Text shown ::
########

General Motors began assembling their electric vehicle, the Volt, in the Hamtramck Assembly plant in 2010. That factory is not more than two miles—as the crow flies—from the site you see pictured on this page. The Anderson Carriage company started building coaches and carriages in Detroit in 1883. As the nation’s urban population grew larger and more prosperous, individuals wished to have attractive, well-appointed horse-drawn coaches. The more financially successful had a livery man to drive their coach and tend their animals. Quite a number of Michigan firms prospered in the coach business. After 1900, many of these firms realized that the future was in a motorized vehicle, not one that depended upon the strength of Old Dobbin.

########

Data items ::
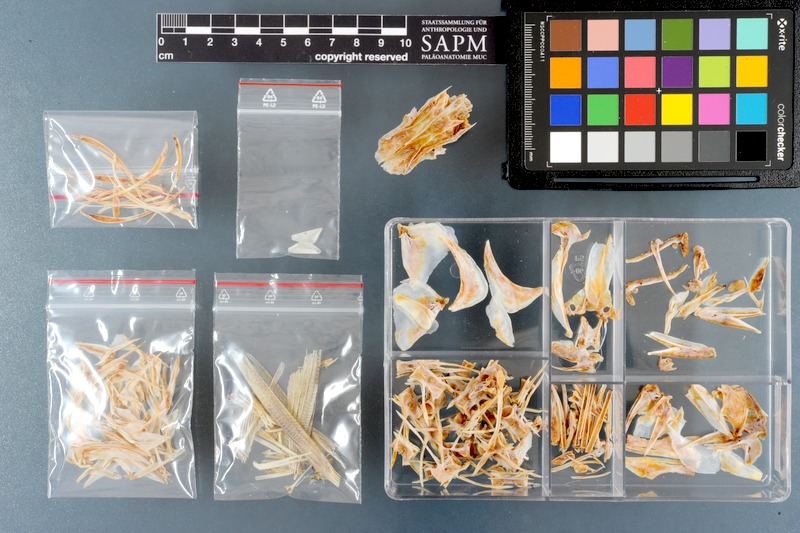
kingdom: Animalia
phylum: Chordata
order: Perciformes
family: Carangidae
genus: Scomberoides
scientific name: Scomberoides tol
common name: Needlescaled queenfish
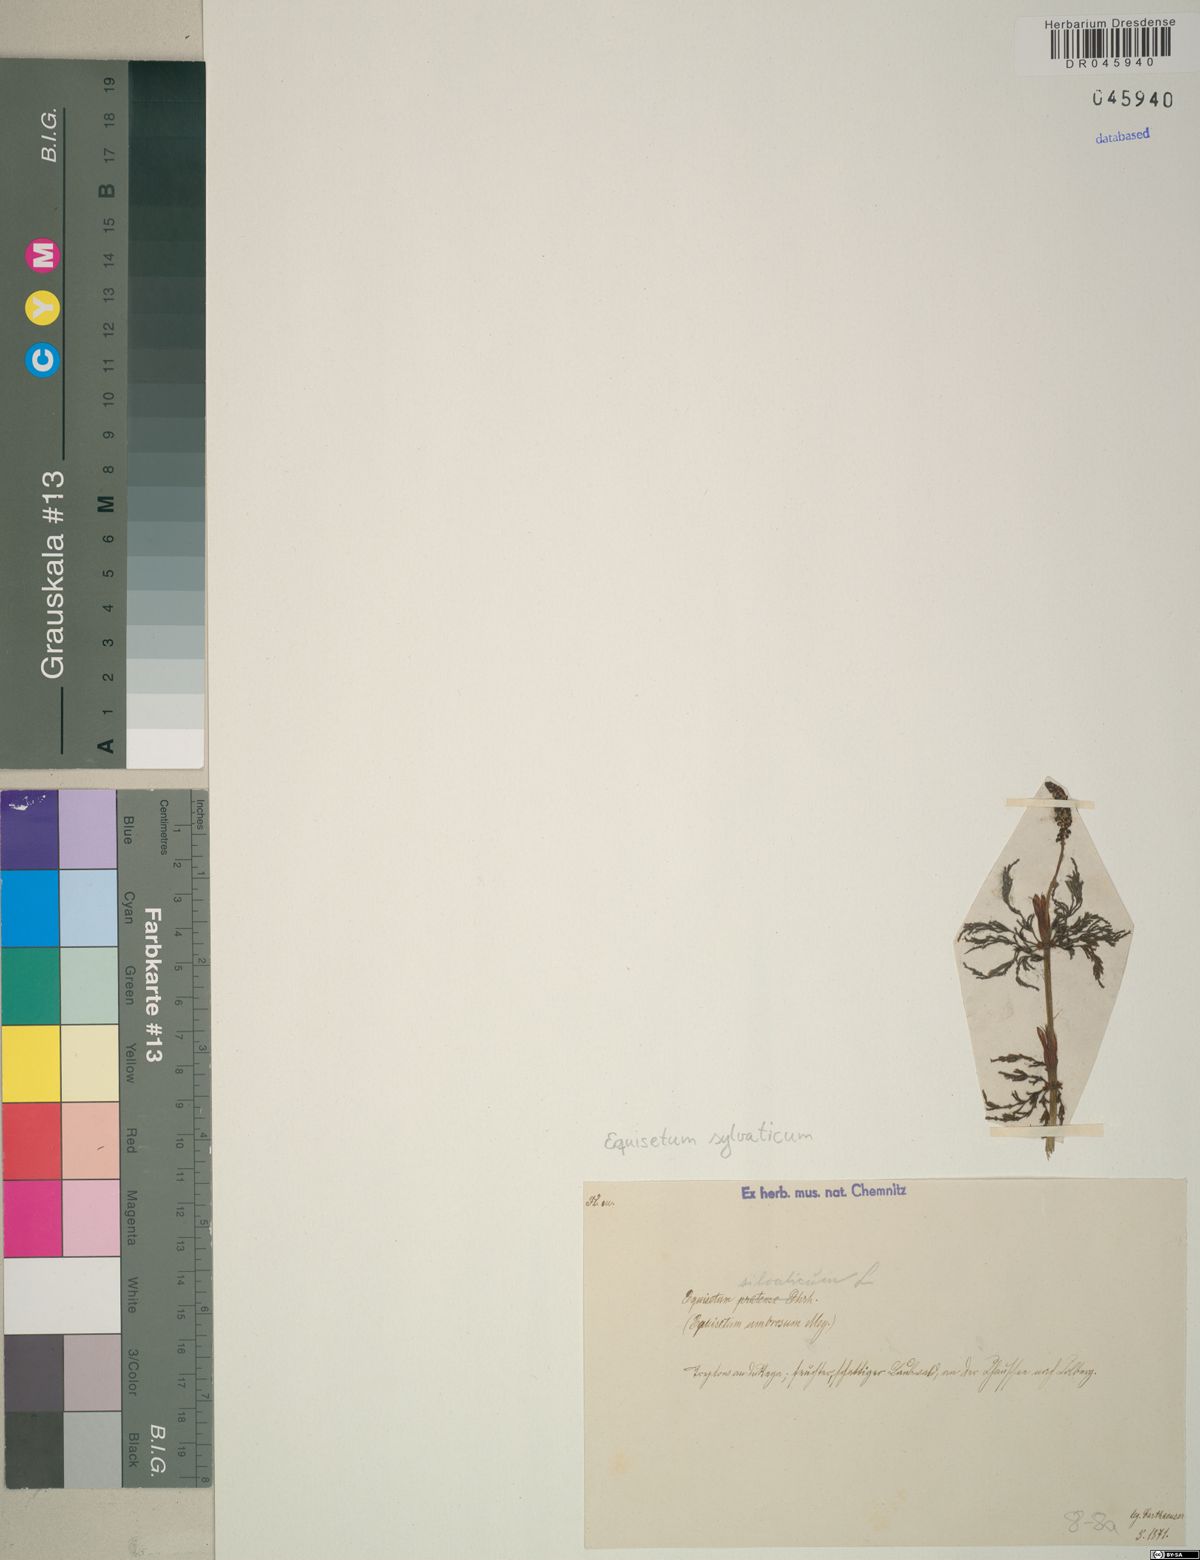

########

Directions for this task :: Reproduce the passage on Detroit carriage makers from "General Motors began" to "of Old Dobbin.". Rely only on the passage on Detroit carriage makers, not on the items.

Solved exercise ::
General Motors began assembling their electric vehicle, the Volt, in the Hamtramck Assembly plant in 2010. That factory is not more than two miles—as the crow flies—from the site you see pictured on this page. The Anderson Carriage company started building coaches and carriages in Detroit in 1883. As the nation’s urban population grew larger and more prosperous, individuals wished to have attractive, well-appointed horse-drawn coaches. The more financially successful had a livery man to drive their coach and tend their animals. Quite a number of Michigan firms prospered in the coach business. After 1900, many of these firms realized that the future was in a motorized vehicle, not one that depended upon the strength of Old Dobbin.